A section of Hunter’s article was devoted to some of Roxanne’s remedies:

  • To break a fever, make a tea of mountain dittany and pennyroyal (boil them). To this, add a half pint of whiskey.  Feed it to the person a little at a time until they have sweated well and the fever is broken.
  • To cure yellow jaundice, go to the south side of a yellow poplar, peel off the bark, boil it, and feed it to the sick person.
  • To cup a baby for the hives, rub the baby’s left shoulder to numb it, and make a small incision with a razor blade. Take a thimble with a hole in the bottom of it and place it over the incision.  Suck on it until a few drops of blood come up into the bottom of the thimble.  Take 3 drops of the blood, add it to breast milk, and feed it to the baby.

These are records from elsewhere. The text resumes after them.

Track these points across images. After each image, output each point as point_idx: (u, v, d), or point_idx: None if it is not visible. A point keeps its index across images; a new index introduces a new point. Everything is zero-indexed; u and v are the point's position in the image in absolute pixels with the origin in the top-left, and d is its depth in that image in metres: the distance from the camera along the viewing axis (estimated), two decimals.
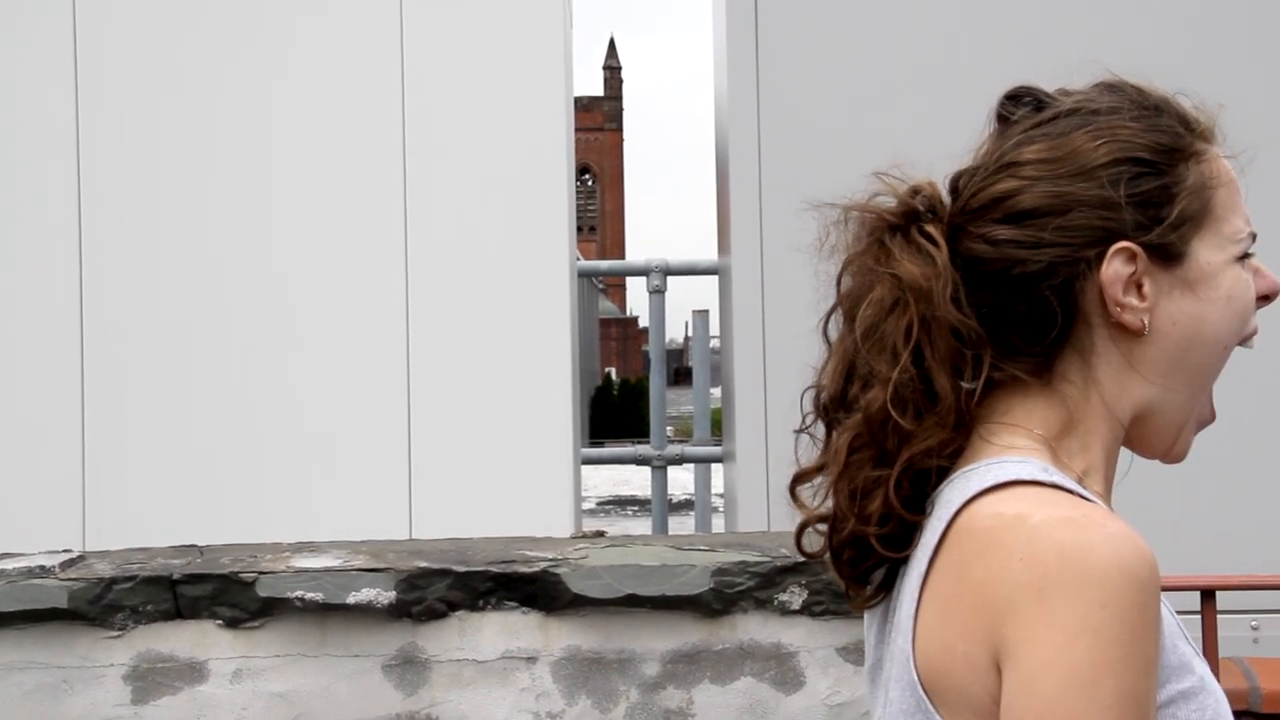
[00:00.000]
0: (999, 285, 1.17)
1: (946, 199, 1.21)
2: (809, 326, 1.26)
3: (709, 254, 6.12)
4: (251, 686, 2.92)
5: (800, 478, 1.23)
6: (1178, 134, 1.20)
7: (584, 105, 74.07)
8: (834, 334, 1.23)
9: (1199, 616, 2.88)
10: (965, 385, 1.16)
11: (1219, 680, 3.00)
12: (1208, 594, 2.91)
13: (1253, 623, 3.85)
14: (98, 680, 2.92)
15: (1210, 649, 2.85)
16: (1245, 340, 1.23)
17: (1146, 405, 1.20)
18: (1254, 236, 1.22)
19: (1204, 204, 1.19)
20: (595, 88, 79.07)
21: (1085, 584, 1.03)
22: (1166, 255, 1.18)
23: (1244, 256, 1.21)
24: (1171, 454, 1.25)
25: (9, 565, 2.98)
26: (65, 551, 3.14)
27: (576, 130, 5.78)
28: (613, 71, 79.34)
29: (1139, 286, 1.17)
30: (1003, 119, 1.24)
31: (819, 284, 1.23)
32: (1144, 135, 1.19)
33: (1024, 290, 1.17)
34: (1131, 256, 1.16)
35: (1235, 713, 3.25)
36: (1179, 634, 1.14)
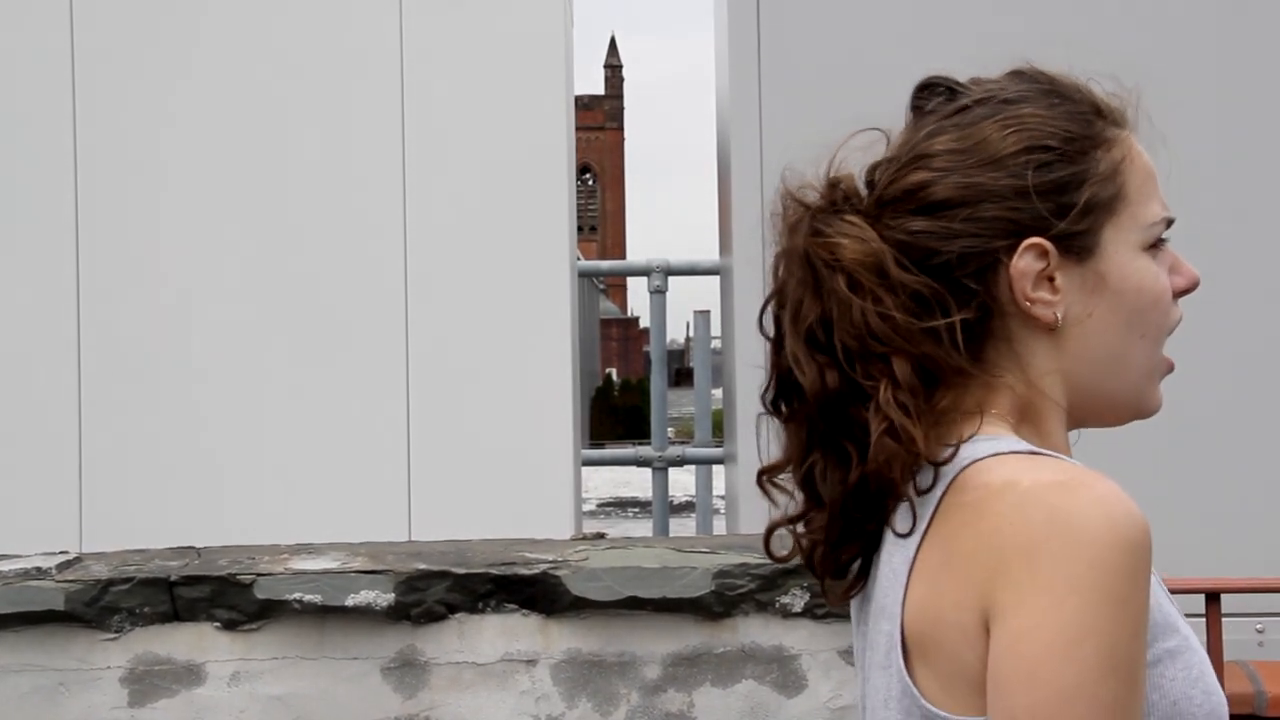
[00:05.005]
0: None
1: (864, 191, 1.21)
2: None
3: (710, 254, 6.11)
4: (249, 689, 2.91)
5: (772, 470, 1.22)
6: (1088, 120, 1.20)
7: (585, 104, 74.15)
8: (769, 327, 1.22)
9: (1203, 619, 2.86)
10: (955, 319, 1.15)
11: (1223, 685, 2.98)
12: (1212, 596, 2.90)
13: (1258, 625, 3.84)
14: (94, 683, 2.91)
15: (1215, 652, 2.83)
16: (1170, 329, 1.23)
17: (1082, 389, 1.20)
18: (1169, 222, 1.22)
19: (1116, 190, 1.19)
20: (596, 87, 79.18)
21: (1074, 545, 1.02)
22: (1078, 248, 1.18)
23: (1159, 243, 1.21)
24: (1144, 414, 1.24)
25: (5, 567, 2.97)
26: (62, 553, 3.13)
27: (577, 129, 5.77)
28: (613, 70, 79.43)
29: (1050, 280, 1.17)
30: (917, 110, 1.24)
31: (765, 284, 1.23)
32: (1053, 123, 1.19)
33: (938, 280, 1.16)
34: (1043, 252, 1.16)
35: (1240, 717, 3.24)
36: (1162, 593, 1.13)
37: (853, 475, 1.15)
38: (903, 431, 1.12)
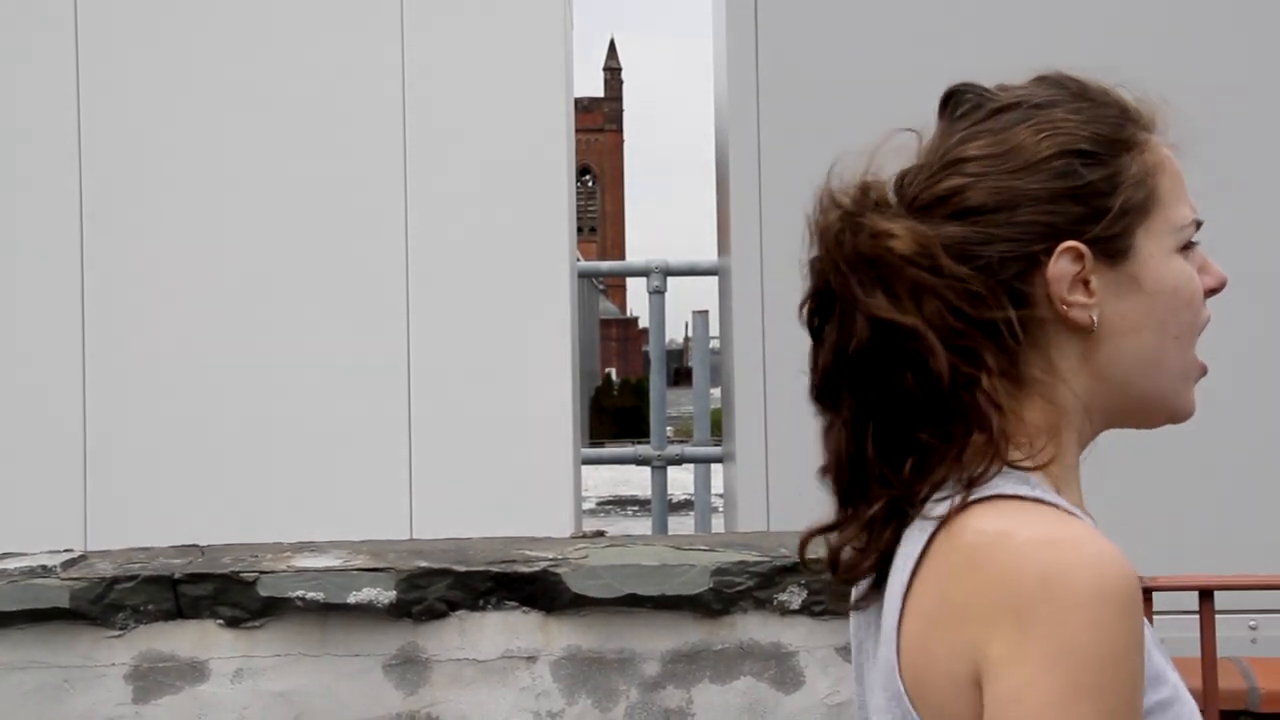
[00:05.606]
0: None
1: (893, 199, 1.21)
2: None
3: (709, 254, 6.12)
4: (252, 686, 2.93)
5: (819, 532, 1.22)
6: (1118, 124, 1.21)
7: (584, 106, 74.13)
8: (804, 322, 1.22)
9: (1197, 616, 2.88)
10: (1010, 314, 1.15)
11: (1218, 681, 2.99)
12: (1206, 594, 2.91)
13: (1251, 623, 3.86)
14: (99, 680, 2.93)
15: (1208, 649, 2.85)
16: (1201, 330, 1.23)
17: (1117, 393, 1.20)
18: (1199, 224, 1.22)
19: (1148, 193, 1.19)
20: (596, 89, 79.17)
21: (1067, 607, 1.03)
22: (1113, 251, 1.18)
23: (1190, 245, 1.22)
24: (1178, 417, 1.24)
25: (11, 565, 2.99)
26: (67, 551, 3.15)
27: (577, 131, 5.78)
28: (613, 73, 79.41)
29: (1085, 283, 1.17)
30: (945, 117, 1.24)
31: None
32: (1085, 127, 1.19)
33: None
34: (1078, 256, 1.16)
35: (1234, 713, 3.26)
36: (1153, 643, 1.14)
37: (946, 453, 1.13)
38: (1004, 407, 1.14)
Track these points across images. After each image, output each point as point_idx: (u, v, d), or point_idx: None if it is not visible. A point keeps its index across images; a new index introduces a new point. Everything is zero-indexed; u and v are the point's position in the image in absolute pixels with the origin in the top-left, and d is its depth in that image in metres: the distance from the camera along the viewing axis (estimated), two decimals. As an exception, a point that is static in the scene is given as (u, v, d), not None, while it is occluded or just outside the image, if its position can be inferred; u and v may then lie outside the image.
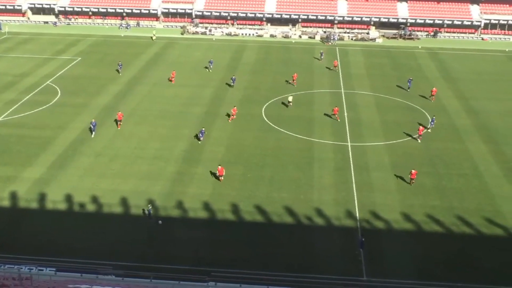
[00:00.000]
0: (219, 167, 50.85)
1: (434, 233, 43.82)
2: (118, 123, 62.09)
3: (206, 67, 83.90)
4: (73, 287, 26.24)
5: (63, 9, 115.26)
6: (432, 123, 62.77)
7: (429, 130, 62.27)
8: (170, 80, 76.45)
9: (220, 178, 50.67)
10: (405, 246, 42.36)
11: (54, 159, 54.50)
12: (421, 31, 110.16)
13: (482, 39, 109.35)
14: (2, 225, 44.06)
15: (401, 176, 51.79)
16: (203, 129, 59.70)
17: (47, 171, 52.20)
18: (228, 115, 65.29)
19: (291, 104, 69.55)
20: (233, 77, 77.70)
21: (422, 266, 40.25)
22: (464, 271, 39.71)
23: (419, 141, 60.00)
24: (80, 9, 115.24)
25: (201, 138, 59.13)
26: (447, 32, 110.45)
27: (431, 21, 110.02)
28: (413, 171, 50.22)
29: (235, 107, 65.91)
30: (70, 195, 48.21)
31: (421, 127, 61.24)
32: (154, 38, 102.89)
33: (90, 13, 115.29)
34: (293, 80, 77.69)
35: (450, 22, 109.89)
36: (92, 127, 60.40)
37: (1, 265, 36.69)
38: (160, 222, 44.24)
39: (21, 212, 45.64)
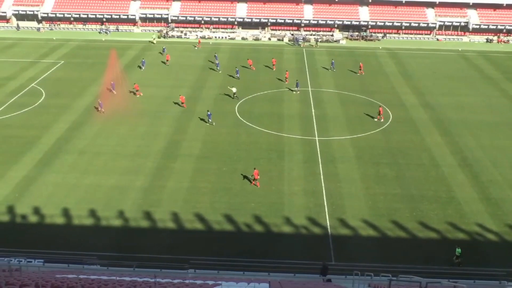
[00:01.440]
0: (255, 170, 49.50)
1: (397, 219, 44.32)
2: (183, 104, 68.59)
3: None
4: (60, 277, 26.05)
5: (46, 15, 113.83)
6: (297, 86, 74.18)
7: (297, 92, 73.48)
8: (133, 93, 73.02)
9: (256, 181, 49.05)
10: (369, 231, 42.81)
11: (40, 157, 53.98)
12: (381, 32, 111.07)
13: (437, 39, 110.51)
14: (-9, 220, 43.68)
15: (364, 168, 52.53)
16: (209, 112, 62.61)
17: (33, 168, 51.67)
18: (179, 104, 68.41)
19: (236, 95, 70.87)
20: (237, 68, 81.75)
21: (385, 249, 40.78)
22: (421, 253, 40.33)
23: (382, 120, 63.75)
24: (62, 15, 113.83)
25: (210, 120, 62.17)
26: (405, 33, 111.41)
27: (390, 24, 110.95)
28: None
29: (182, 96, 68.69)
30: (56, 190, 47.86)
31: (380, 108, 64.84)
32: (155, 42, 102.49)
33: (72, 19, 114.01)
34: (286, 78, 78.51)
35: (407, 24, 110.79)
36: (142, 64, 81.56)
37: (-9, 258, 36.35)
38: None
39: (9, 207, 45.13)
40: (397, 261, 38.82)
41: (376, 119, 64.41)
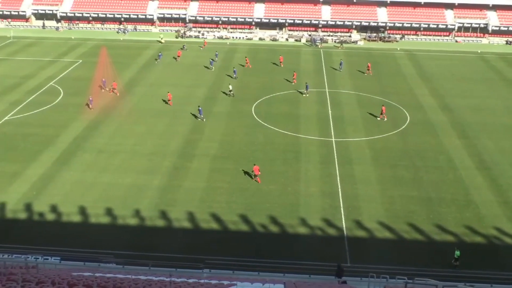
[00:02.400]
0: (255, 166, 50.21)
1: (413, 221, 44.07)
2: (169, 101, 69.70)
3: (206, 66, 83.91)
4: (76, 275, 26.24)
5: (64, 14, 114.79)
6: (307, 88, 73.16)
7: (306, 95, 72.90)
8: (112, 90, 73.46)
9: (257, 177, 49.77)
10: (385, 233, 42.62)
11: (57, 155, 54.42)
12: (399, 34, 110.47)
13: (456, 41, 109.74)
14: (9, 217, 44.06)
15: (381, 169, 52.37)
16: (200, 108, 63.90)
17: (51, 166, 52.11)
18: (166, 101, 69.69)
19: (232, 92, 72.14)
20: (234, 69, 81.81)
21: (401, 252, 40.53)
22: (438, 256, 40.06)
23: (385, 119, 64.12)
24: (80, 15, 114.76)
25: (201, 116, 63.43)
26: (423, 35, 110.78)
27: (409, 25, 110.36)
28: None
29: (170, 93, 70.12)
30: (73, 189, 48.23)
31: (383, 107, 65.61)
32: (162, 41, 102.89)
33: (90, 18, 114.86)
34: (294, 79, 78.47)
35: (426, 26, 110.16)
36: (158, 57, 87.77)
37: (9, 255, 36.72)
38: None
39: (27, 205, 45.55)
40: (413, 264, 38.62)
41: (379, 118, 64.66)
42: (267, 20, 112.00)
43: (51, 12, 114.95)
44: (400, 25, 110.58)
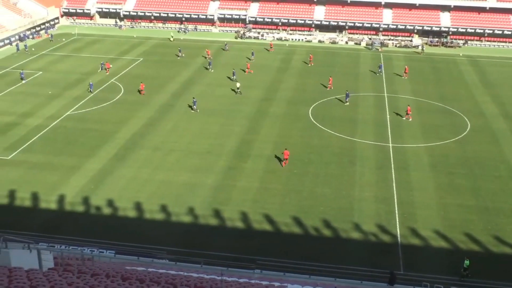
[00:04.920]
0: (286, 150, 52.98)
1: (470, 231, 43.04)
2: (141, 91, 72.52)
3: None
4: (130, 269, 26.69)
5: (127, 13, 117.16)
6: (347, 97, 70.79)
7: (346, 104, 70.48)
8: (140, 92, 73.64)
9: (285, 161, 52.62)
10: (441, 242, 41.75)
11: (115, 151, 55.56)
12: (462, 39, 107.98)
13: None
14: (67, 209, 45.25)
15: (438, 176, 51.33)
16: (195, 99, 67.39)
17: (108, 162, 53.24)
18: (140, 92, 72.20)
19: (239, 90, 73.05)
20: (234, 70, 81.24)
21: (457, 262, 39.56)
22: (495, 268, 38.96)
23: (410, 119, 64.97)
24: (143, 14, 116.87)
25: (194, 107, 66.69)
26: (487, 41, 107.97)
27: (473, 30, 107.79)
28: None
29: (142, 84, 73.14)
30: (129, 184, 49.14)
31: (408, 107, 66.38)
32: (171, 39, 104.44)
33: (152, 17, 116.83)
34: (329, 84, 77.16)
35: (491, 32, 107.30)
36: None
37: (66, 246, 37.70)
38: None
39: (84, 198, 46.68)
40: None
41: (404, 118, 64.47)
42: (327, 23, 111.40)
43: (114, 10, 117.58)
44: (464, 30, 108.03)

  • For side pleurisy, boil butterfly root and feed the tea to the sick person. This also works for appendicitis, Mrs. Bowman says, and will “keep you from getting cut on.”
  • For a child with diarrhea, dig red rattle root and boil a tea. This can also be used on cattle.

Roxanna was a member of Odom’s Chapel Free Will Baptist Church.  She died 5/22/1982, and she and Sid are buried in Hughes Cemetery.